◆ **Task prompt**: Don't include any picture when you restate the data word for word.

◆ **Records to process**:
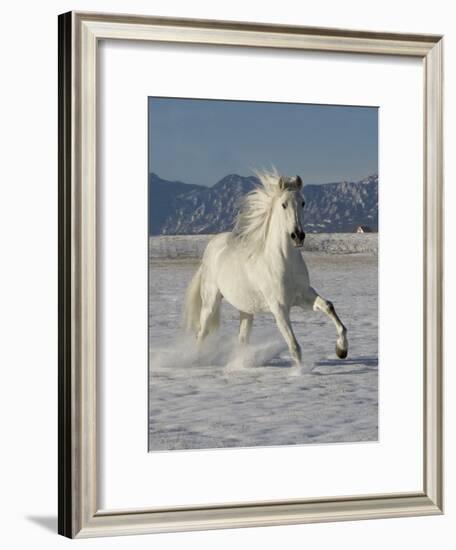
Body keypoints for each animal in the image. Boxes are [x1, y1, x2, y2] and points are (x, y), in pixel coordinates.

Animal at [183, 169, 348, 366]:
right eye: (283, 204)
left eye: (303, 202)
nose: (298, 236)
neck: (284, 261)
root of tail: (212, 247)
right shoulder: (279, 308)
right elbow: (294, 347)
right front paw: (300, 372)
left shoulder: (304, 296)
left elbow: (329, 307)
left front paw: (341, 350)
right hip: (211, 301)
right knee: (202, 332)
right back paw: (198, 360)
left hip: (245, 308)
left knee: (242, 338)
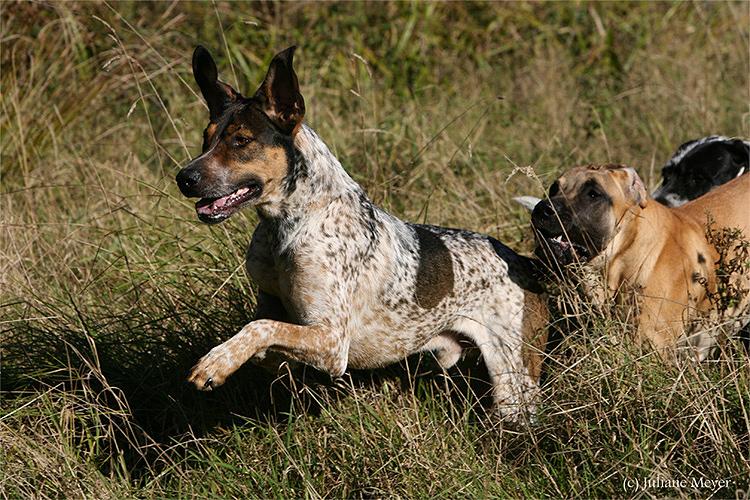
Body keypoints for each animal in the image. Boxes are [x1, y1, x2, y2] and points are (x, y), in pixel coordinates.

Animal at [177, 46, 552, 422]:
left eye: (241, 141)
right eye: (205, 139)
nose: (184, 178)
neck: (288, 226)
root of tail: (526, 263)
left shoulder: (331, 343)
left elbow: (260, 328)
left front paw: (215, 363)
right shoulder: (278, 317)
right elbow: (262, 336)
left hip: (513, 385)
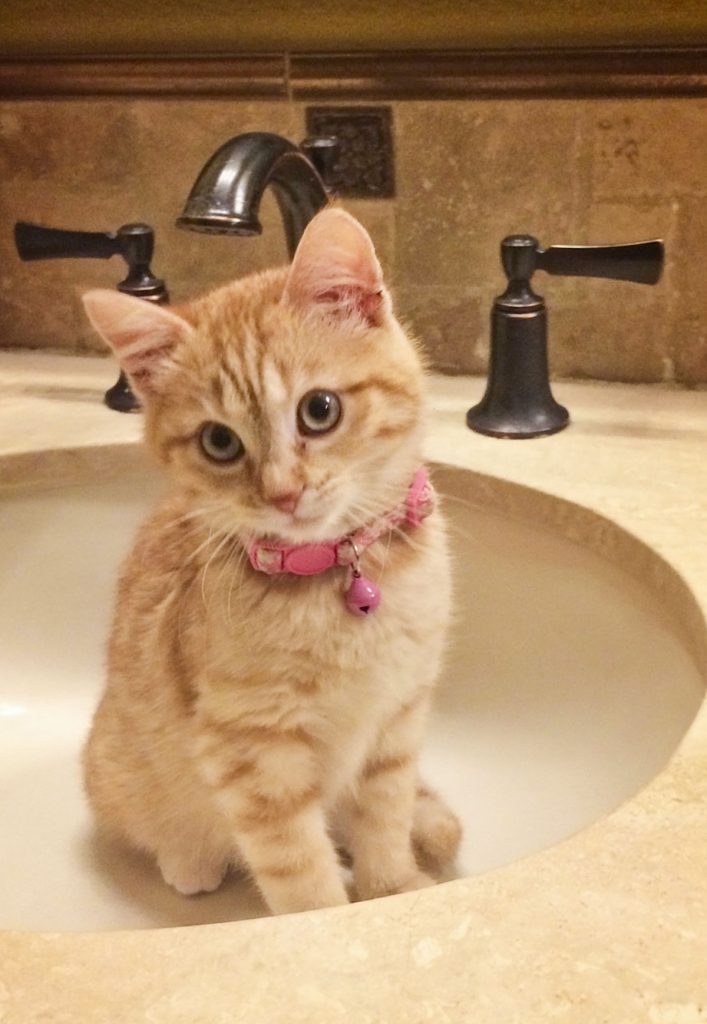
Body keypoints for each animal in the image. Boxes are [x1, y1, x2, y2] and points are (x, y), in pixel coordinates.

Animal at [81, 205, 456, 913]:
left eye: (320, 409)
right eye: (219, 442)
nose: (283, 494)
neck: (336, 576)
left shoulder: (398, 717)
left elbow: (384, 816)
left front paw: (391, 887)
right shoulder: (252, 752)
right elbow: (298, 871)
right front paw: (329, 918)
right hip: (120, 769)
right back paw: (189, 858)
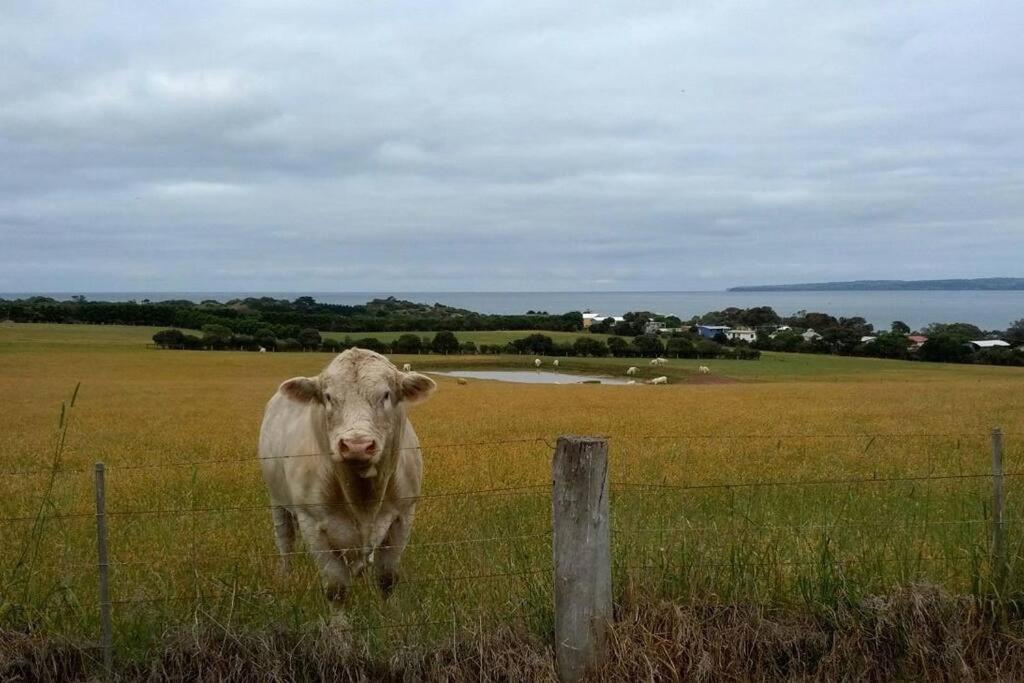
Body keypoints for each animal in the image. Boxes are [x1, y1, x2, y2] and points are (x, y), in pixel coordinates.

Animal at [260, 350, 436, 606]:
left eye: (386, 394)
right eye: (328, 397)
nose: (357, 446)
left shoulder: (402, 517)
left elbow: (387, 580)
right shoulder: (312, 524)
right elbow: (336, 588)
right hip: (278, 502)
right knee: (285, 541)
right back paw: (287, 576)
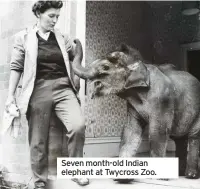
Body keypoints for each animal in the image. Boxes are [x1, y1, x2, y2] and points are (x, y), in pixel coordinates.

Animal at [72, 40, 200, 179]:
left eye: (105, 67)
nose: (74, 41)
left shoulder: (162, 100)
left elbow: (158, 132)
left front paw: (159, 177)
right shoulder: (133, 105)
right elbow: (131, 130)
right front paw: (123, 177)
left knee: (194, 137)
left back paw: (191, 175)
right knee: (180, 140)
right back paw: (180, 173)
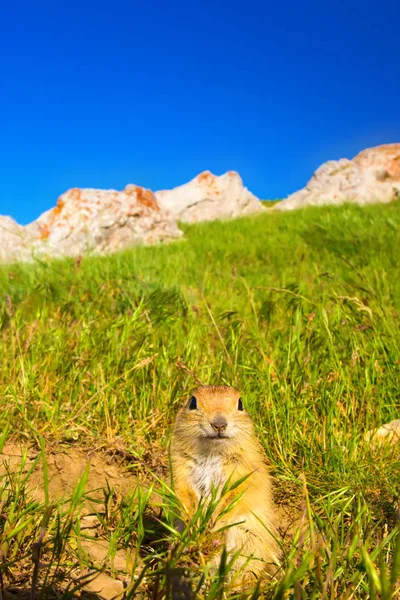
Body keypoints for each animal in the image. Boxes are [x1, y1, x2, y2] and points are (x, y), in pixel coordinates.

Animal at [170, 386, 280, 584]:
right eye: (192, 402)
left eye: (240, 403)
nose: (219, 424)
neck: (212, 452)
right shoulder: (180, 470)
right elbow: (183, 494)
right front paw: (194, 522)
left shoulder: (244, 472)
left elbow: (236, 496)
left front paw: (216, 523)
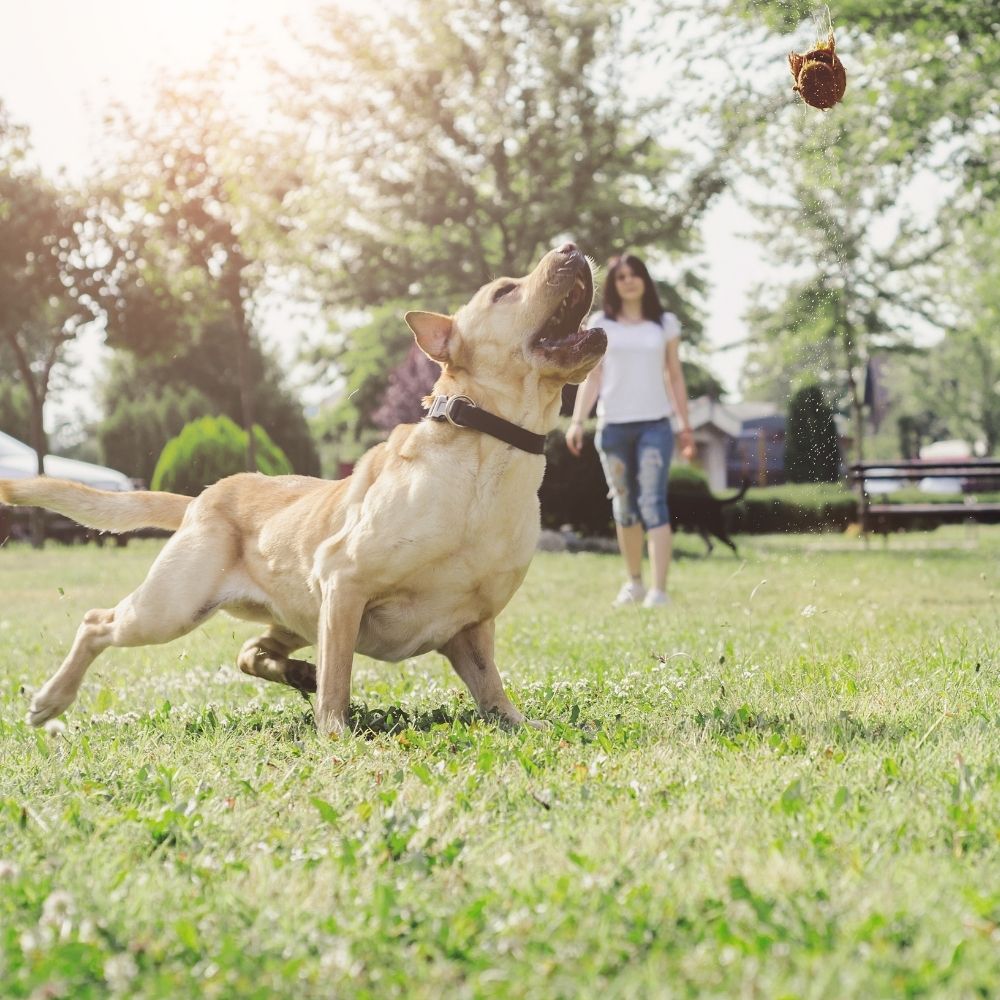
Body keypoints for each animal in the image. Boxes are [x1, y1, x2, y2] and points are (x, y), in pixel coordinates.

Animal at [0, 244, 604, 736]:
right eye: (504, 291)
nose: (573, 248)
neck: (486, 459)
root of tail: (203, 497)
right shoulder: (344, 581)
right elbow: (340, 676)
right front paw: (334, 731)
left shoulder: (472, 627)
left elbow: (493, 690)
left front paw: (524, 724)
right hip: (173, 608)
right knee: (97, 624)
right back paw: (51, 701)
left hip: (290, 613)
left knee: (250, 651)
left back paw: (296, 673)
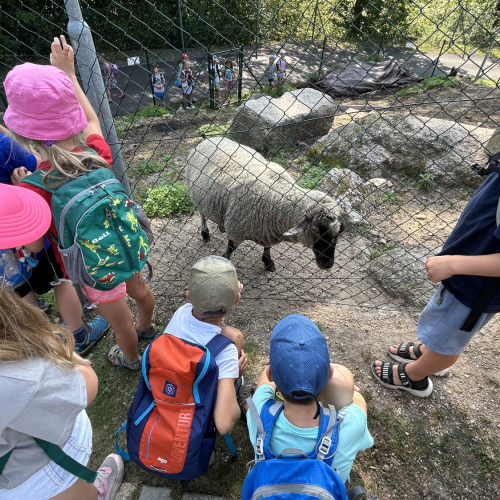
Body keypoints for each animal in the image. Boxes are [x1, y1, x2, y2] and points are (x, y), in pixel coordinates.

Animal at [186, 137, 346, 272]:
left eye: (338, 233)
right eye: (315, 230)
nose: (327, 264)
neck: (278, 198)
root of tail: (209, 139)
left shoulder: (267, 228)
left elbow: (267, 248)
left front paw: (268, 262)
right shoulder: (236, 229)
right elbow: (230, 249)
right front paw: (224, 260)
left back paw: (220, 226)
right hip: (198, 197)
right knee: (202, 215)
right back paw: (205, 233)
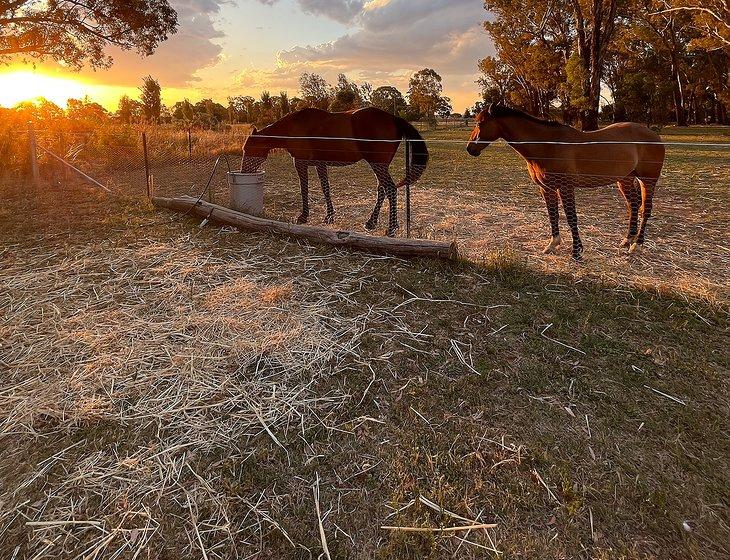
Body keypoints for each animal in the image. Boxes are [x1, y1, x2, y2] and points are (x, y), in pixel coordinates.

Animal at [242, 107, 430, 236]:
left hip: (377, 164)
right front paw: (329, 216)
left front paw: (303, 216)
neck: (293, 128)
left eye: (247, 149)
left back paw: (391, 228)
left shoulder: (300, 163)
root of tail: (393, 118)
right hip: (380, 165)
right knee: (382, 189)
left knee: (390, 189)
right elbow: (325, 188)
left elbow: (304, 188)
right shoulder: (320, 164)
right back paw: (371, 222)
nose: (244, 172)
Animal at [464, 105, 664, 260]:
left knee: (645, 209)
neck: (548, 145)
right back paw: (627, 240)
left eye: (480, 123)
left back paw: (637, 246)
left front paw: (576, 252)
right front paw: (553, 244)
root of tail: (654, 136)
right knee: (633, 206)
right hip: (625, 180)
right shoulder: (547, 188)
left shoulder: (566, 187)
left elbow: (571, 217)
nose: (470, 149)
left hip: (648, 181)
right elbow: (553, 214)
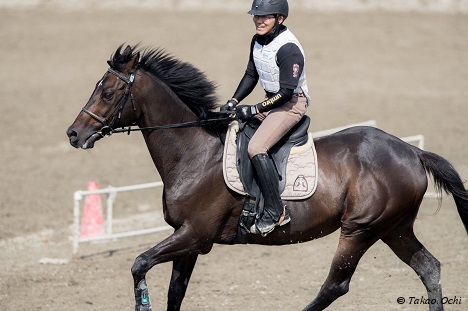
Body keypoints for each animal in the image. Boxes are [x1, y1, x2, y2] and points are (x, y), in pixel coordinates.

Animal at [66, 44, 468, 311]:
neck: (195, 152)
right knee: (429, 269)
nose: (73, 134)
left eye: (109, 92)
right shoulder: (188, 239)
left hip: (361, 230)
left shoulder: (195, 235)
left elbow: (139, 264)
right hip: (394, 228)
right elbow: (174, 292)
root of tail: (412, 152)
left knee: (335, 285)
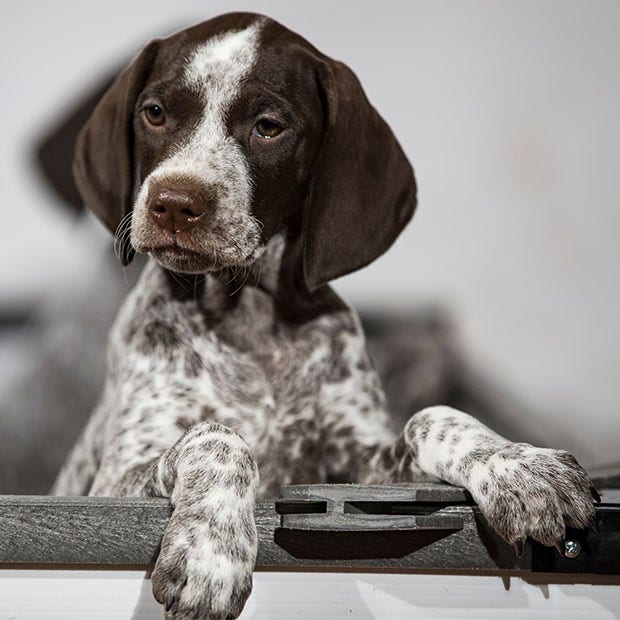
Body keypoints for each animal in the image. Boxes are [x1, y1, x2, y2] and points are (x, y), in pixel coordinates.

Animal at [52, 13, 596, 620]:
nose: (172, 204)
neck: (251, 318)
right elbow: (217, 437)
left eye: (267, 127)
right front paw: (211, 553)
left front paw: (519, 466)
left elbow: (433, 416)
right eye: (154, 113)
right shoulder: (113, 482)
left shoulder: (362, 466)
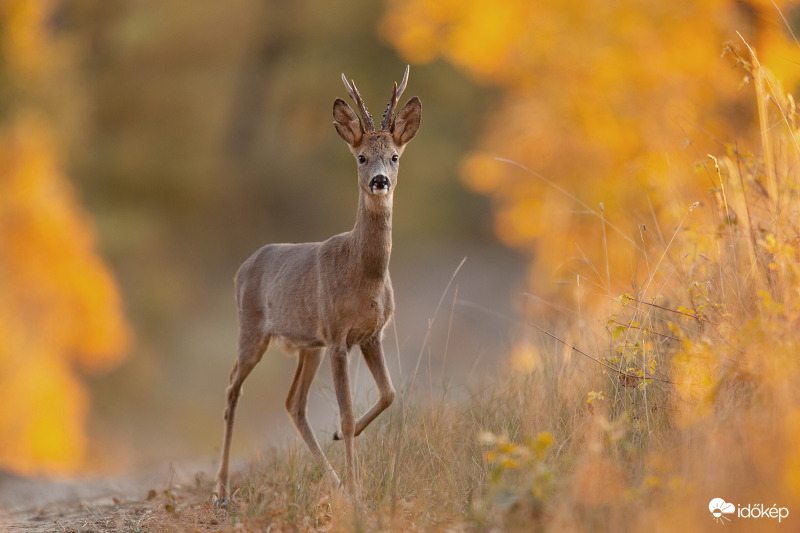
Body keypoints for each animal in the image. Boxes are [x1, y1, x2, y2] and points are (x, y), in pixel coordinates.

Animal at [216, 64, 422, 500]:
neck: (364, 275)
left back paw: (334, 480)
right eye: (361, 157)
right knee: (232, 389)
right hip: (252, 330)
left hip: (308, 346)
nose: (380, 180)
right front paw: (357, 488)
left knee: (293, 403)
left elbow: (389, 393)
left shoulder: (371, 334)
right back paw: (221, 488)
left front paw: (345, 447)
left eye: (394, 156)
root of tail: (242, 266)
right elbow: (345, 413)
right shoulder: (338, 336)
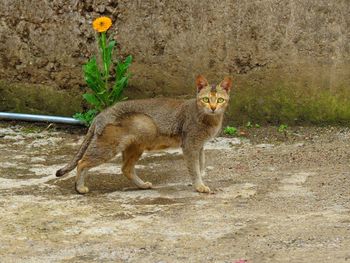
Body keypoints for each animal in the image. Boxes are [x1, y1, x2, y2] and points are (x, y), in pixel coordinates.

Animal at [55, 75, 232, 195]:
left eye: (220, 100)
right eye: (206, 99)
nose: (213, 108)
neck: (209, 118)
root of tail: (100, 115)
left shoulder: (199, 146)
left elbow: (200, 165)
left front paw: (199, 181)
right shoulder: (190, 145)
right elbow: (194, 168)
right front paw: (199, 186)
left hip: (135, 147)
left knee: (126, 168)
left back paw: (142, 185)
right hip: (109, 147)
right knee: (82, 163)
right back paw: (79, 188)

◆ **Response to the exercise**:
Body keypoints for each animal in the image. Boxes are [x1, y1, x2, y2] and points are (x, y), in pixel coordinates.

Animal at [183, 169, 348, 366]:
right eye: (283, 204)
left eye: (303, 202)
nose: (298, 236)
neck: (284, 261)
root of tail: (212, 247)
right shoulder: (279, 308)
right elbow: (294, 347)
right front paw: (300, 372)
left shoulder: (304, 296)
left elbow: (329, 307)
left front paw: (341, 350)
right hip: (211, 301)
right knee: (202, 332)
right back paw: (198, 360)
left hip: (245, 308)
left knee: (242, 338)
Body keypoints for each animal in the image. Boxes are [x1, y1, x2, y2] and points are (x, y), in pixel coordinates.

Animal at [177, 46, 552, 422]:
left eye: (241, 141)
right eye: (205, 139)
nose: (184, 178)
neck: (288, 226)
root of tail: (526, 263)
left shoulder: (331, 343)
left elbow: (260, 328)
left front paw: (215, 363)
right shoulder: (278, 317)
right elbow: (262, 336)
left hip: (513, 385)
Body keypoints for each animal in the image. Boxes are [x1, y1, x2, y2] and points are (x, y), in pixel coordinates.

Animal at [81, 205, 456, 913]:
left eye: (320, 409)
right eye: (219, 442)
nose: (283, 494)
neck: (336, 576)
left shoulder: (398, 717)
left elbow: (384, 816)
left front paw: (391, 887)
right shoulder: (252, 752)
right elbow: (298, 871)
right front paw: (329, 918)
right hip: (120, 769)
right back paw: (189, 858)
Body keypoints for each animal in the image. Boxes are [x1, y1, x2, y2] and points are (x, y), in pixel coordinates.

Animal at [260, 350, 436, 606]:
left eye: (386, 394)
right eye: (328, 397)
nose: (357, 446)
left shoulder: (402, 517)
left elbow: (387, 580)
right shoulder: (312, 524)
right elbow: (336, 588)
right hip: (278, 502)
right knee: (285, 541)
right back paw: (287, 576)
Body keypoints for each animal in the image. Boxes are [x1, y1, x2, y2] and points are (x, y), in pixel coordinates.

Animal at [72, 40, 200, 179]:
left eye: (105, 67)
nose: (74, 41)
left shoulder: (162, 100)
left elbow: (158, 132)
left front paw: (159, 177)
right shoulder: (133, 105)
right elbow: (131, 130)
right front paw: (123, 177)
left knee: (194, 137)
left back paw: (191, 175)
right knee: (180, 140)
right back paw: (180, 173)
Body keypoints for each animal in the image. Boxes are [x1, y1, x2, y2] and points are (x, y), in pixel coordinates.

Animal at [170, 386, 280, 584]:
right eye: (192, 402)
left eye: (240, 403)
nose: (219, 424)
neck: (212, 452)
right shoulder: (180, 470)
right elbow: (183, 494)
right front paw: (194, 522)
left shoulder: (244, 472)
left elbow: (236, 496)
left front paw: (216, 523)
Body keypoints for each animal in the image. Boxes are [x1, y1, x2, y2] and points are (x, y), in pixel coordinates.

Animal at [0, 244, 604, 736]:
right eye: (504, 291)
nose: (573, 248)
neck: (486, 459)
root of tail: (203, 497)
right shoulder: (344, 581)
right elbow: (340, 676)
right front paw: (334, 731)
left shoulder: (472, 627)
left elbow: (493, 690)
left front paw: (524, 724)
right hip: (173, 608)
right knee: (97, 624)
right back paw: (51, 701)
left hip: (290, 613)
left knee: (250, 651)
left back paw: (296, 673)
Body keypoints for each animal in the image. Boxes are [x1, y1, x2, y2] and points are (x, y), in pixel coordinates.

Animal at [186, 137, 346, 272]:
left eye: (338, 233)
right eye: (315, 230)
nose: (327, 264)
neck: (278, 198)
root of tail: (209, 139)
left shoulder: (267, 228)
left elbow: (267, 248)
left front paw: (268, 262)
right shoulder: (236, 229)
right elbow: (230, 249)
right front paw: (224, 260)
left back paw: (220, 226)
right hip: (198, 197)
right knee: (202, 215)
right back paw: (205, 233)
Body keypoints for each animal in the image. Boxes are [x1, y1, x2, y2] and points are (x, y), in pixel coordinates.

Animal at [242, 107, 430, 236]:
left hip: (377, 164)
right front paw: (329, 216)
left front paw: (303, 216)
neck: (293, 128)
left eye: (247, 149)
left back paw: (391, 228)
left shoulder: (300, 163)
root of tail: (393, 118)
right hip: (380, 165)
right knee: (382, 189)
left knee: (390, 189)
right elbow: (325, 188)
left elbow: (304, 188)
right shoulder: (320, 164)
right back paw: (371, 222)
nose: (244, 172)
Animal at [464, 105, 664, 260]:
left knee: (645, 209)
neck: (548, 145)
right back paw: (627, 240)
left eye: (480, 123)
left back paw: (637, 246)
left front paw: (576, 252)
right front paw: (553, 244)
root of tail: (654, 136)
right knee: (633, 206)
right hip: (625, 180)
right shoulder: (547, 188)
left shoulder: (566, 187)
left elbow: (571, 217)
nose: (470, 149)
left hip: (648, 181)
right elbow: (553, 214)
Body keypoints for each animal in the image. Boxes are [x1, y1, x2, y2] and points are (x, y), in pixel coordinates.

Animal at [66, 44, 468, 311]:
neck: (195, 152)
right knee: (429, 269)
nose: (73, 134)
left eye: (109, 92)
right shoulder: (188, 239)
left hip: (361, 230)
left shoulder: (195, 235)
left elbow: (139, 264)
right hip: (394, 228)
right elbow: (174, 292)
root of tail: (412, 152)
left knee: (335, 285)
Body keypoints for each animal in the image. Boxes are [x1, y1, x2, y2] and points are (x, y), in pixel coordinates.

Animal at [52, 13, 596, 620]:
nose: (172, 204)
neck: (251, 318)
right elbow: (217, 437)
left eye: (267, 127)
right front paw: (211, 553)
left front paw: (519, 466)
left elbow: (433, 416)
right eye: (154, 113)
right shoulder: (113, 482)
left shoulder: (362, 466)
Body keypoints for each animal in the image. Boxes are [x1, y1, x2, y2] and points are (x, y), in pixel coordinates.

Animal at [216, 64, 422, 500]:
neck: (364, 275)
left back paw: (334, 480)
right eye: (361, 157)
right knee: (232, 389)
right hip: (252, 330)
left hip: (308, 346)
nose: (380, 180)
right front paw: (357, 488)
left knee: (293, 403)
left elbow: (389, 393)
left shoulder: (371, 334)
right back paw: (221, 488)
left front paw: (345, 447)
left eye: (394, 156)
root of tail: (242, 266)
right elbow: (345, 413)
right shoulder: (338, 336)
Body keypoints for each animal in the image. Boxes are [x1, y1, x2, y2] and points are (x, y), in pixel coordinates.

Animal at [55, 75, 232, 195]:
left eye: (220, 100)
right eye: (206, 99)
nose: (213, 108)
neck: (209, 118)
root of tail: (100, 115)
left shoulder: (199, 146)
left elbow: (200, 165)
left front paw: (199, 181)
right shoulder: (190, 145)
right elbow: (194, 168)
right front paw: (199, 186)
left hip: (135, 147)
left knee: (126, 168)
left back paw: (142, 185)
right hip: (109, 147)
right knee: (82, 163)
right back paw: (79, 188)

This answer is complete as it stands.